Money makes the world go round

Money makes the world go round

Money has two functions: It is a means of exchange for trades between one party wanting to sell and another to buy. It also helps to make price and value comparable. The second function is as a way of storing value between two trades, writes Prince Michael of Liechtenstein.

The financial system therefore has two functions - as a payment system and to collect short or long-term money for ‘storage’ and to use these funds in the economy as equity or loans.

Money and the financial system are therefore an equally essential part of the economic and social infrastructure as energy, transport, education, legal and planning security, a functioning labour market and so on. A successful economy needs good infrastructure and free markets for a flourishing trade, enhanced by competition and entrepreneurs with vision and the courage to take calculated risks. All these factors are necessary ingredients for success.

The role of money appears to be overvalued today. It obviously should not be neglected, but it seems that Liza Minnelli’s song ‘Money makes the world go round’ from the film version of the Broadway musical ‘Cabaret’ has become today’s essential belief among politicians, economists, the media and monetary policymakers such as central bankers.

The Federal Reserve, the central bank of the US, and the European Central Bank (ECB) have been following an expansionary monetary policy for a long time. This has been achieved by constantly reducing interest rates to make the price of money artificially low. The policy should drive demand or consumption and stimulate the economy.

This is not, however, a demand based on money earned but on increasing debt. It means you can buy more without having to earn more money. Governments and private households indulged in this consumption mania.

Private people borrowed to go on a spending spree and governments increased spending to please their different clienteles. The result has been little growth in the economy, a staggering increase in sovereign debt and an enormous increase in debt among private households in the US. Asset bubbles are another logical consequence.

The policies of easy money and government overspending were the underlying reason for the financial crisis. But there is also an economic crisis and high unemployment in many countries. Policymakers are trying the same remedy again. They believe only cheap money will stimulate the economy.
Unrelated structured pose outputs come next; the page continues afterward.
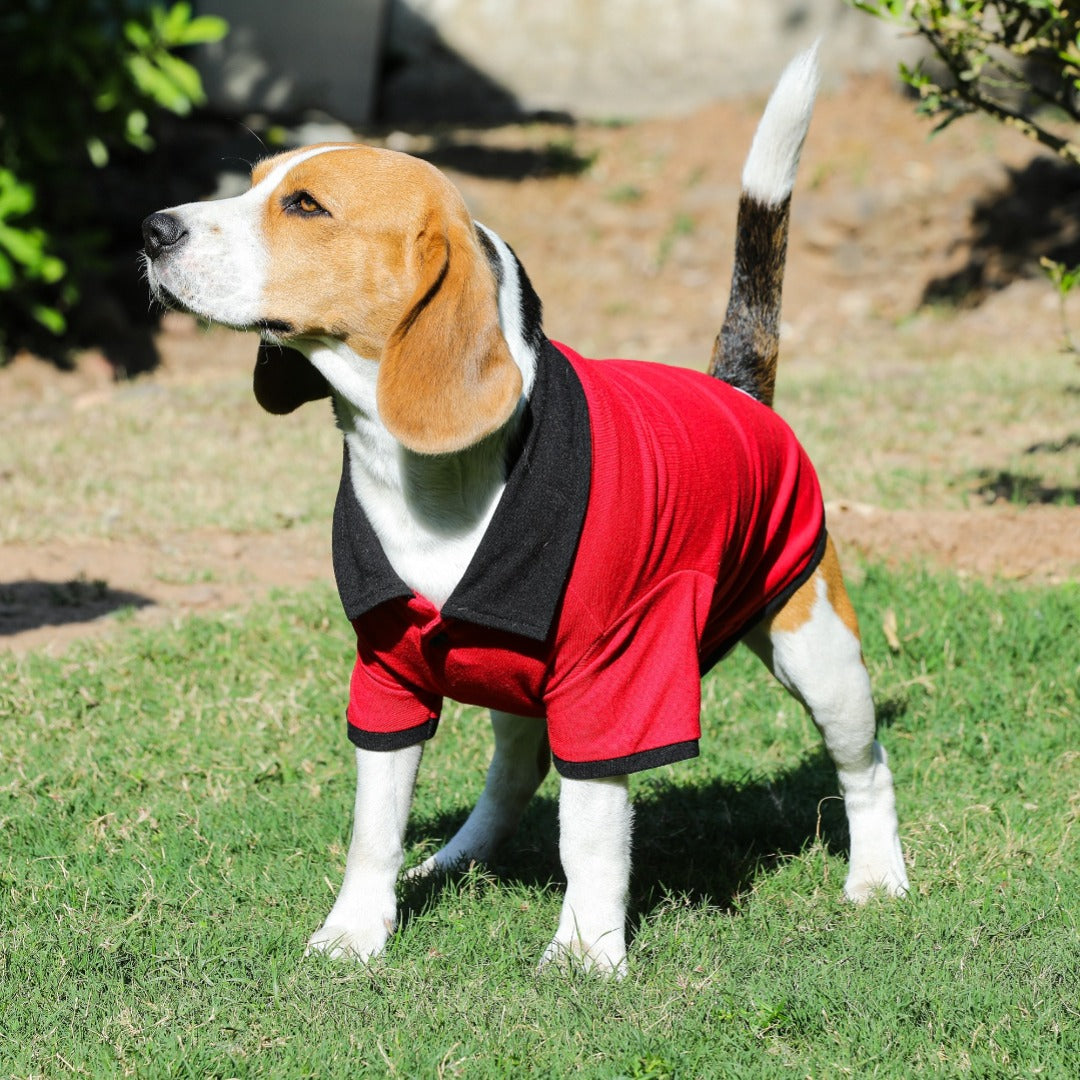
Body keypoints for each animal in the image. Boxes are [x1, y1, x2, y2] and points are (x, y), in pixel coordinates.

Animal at [141, 48, 902, 980]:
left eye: (305, 205)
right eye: (252, 184)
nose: (152, 230)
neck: (430, 479)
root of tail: (736, 389)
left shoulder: (613, 680)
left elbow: (593, 833)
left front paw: (583, 952)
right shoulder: (386, 668)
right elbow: (373, 828)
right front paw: (356, 932)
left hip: (818, 648)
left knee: (865, 763)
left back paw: (878, 876)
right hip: (511, 677)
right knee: (514, 772)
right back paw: (458, 859)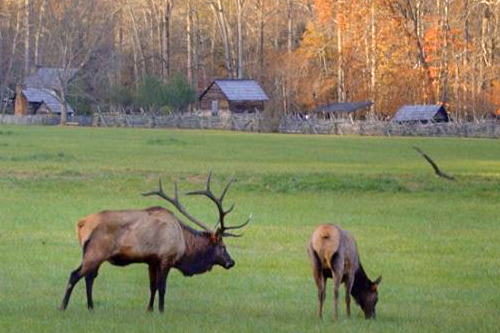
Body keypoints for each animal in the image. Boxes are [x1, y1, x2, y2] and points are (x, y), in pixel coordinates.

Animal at [60, 171, 252, 312]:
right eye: (222, 246)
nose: (231, 262)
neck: (184, 243)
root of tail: (82, 223)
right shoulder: (166, 259)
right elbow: (162, 287)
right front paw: (161, 310)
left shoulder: (151, 261)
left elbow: (152, 286)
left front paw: (149, 309)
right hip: (95, 252)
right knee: (75, 274)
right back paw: (63, 306)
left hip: (94, 255)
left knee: (89, 277)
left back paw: (91, 307)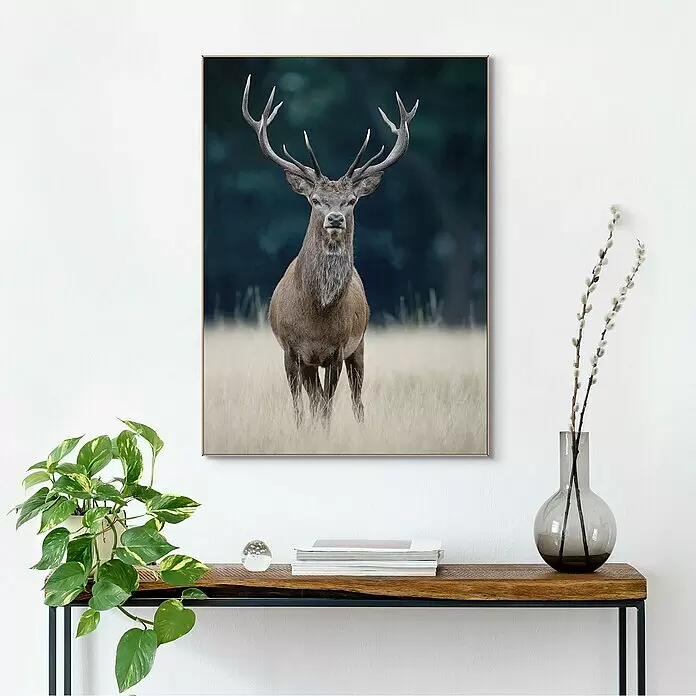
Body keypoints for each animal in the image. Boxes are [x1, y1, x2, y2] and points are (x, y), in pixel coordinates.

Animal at [242, 75, 418, 426]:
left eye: (351, 200)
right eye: (315, 200)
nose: (335, 218)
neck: (317, 315)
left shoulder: (337, 350)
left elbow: (327, 407)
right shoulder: (292, 351)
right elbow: (302, 407)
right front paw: (302, 430)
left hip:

Central banks are even ready to cut interest rates to zero or negative - undermining the money of those who are saving. The theory is that low interest rates support growth resulting in more jobs and that a more competitive labour market would increase wages and salaries.

It also means that real reforms - which could be unpopular and change political power structures - can be avoided.  Reforms leading to more efficient and fewer regulations are needed to reduce the state’s control of the economy in favour of business. Competition, entrepreneurship and innovation need stimulating by fewer but clearer rules.

Would normal thinking people hire management and advisors with a track record of bankruptcies to run their business if they had not altered their management style? That is unlikely. The paradox is that the same doctrines and the same kind of people - leading policymakers, some leading economists and some central bankers - are still applying the same techniques which created today’s financial mess.

It is devastating that they are engaged in a witch-hunt to disguise their staggering failure. Germany is being blamed because it is saving too much. This is unfair. The Germans are using their savings to co-finance the debt of other economies.

Paying high taxes and supporting an oversized public system has become one of the main duties of business and the citizen. Even legal tax-planning is considered inappropriate, as seen with the Starbucks case.

Savers are being punished by interest rates which are lower than inflation and there are plans to confiscate some of the savings to benefit public debt, as suggested by the head of the IMF and the German Bundesbank.

This situation is a recipe for disaster.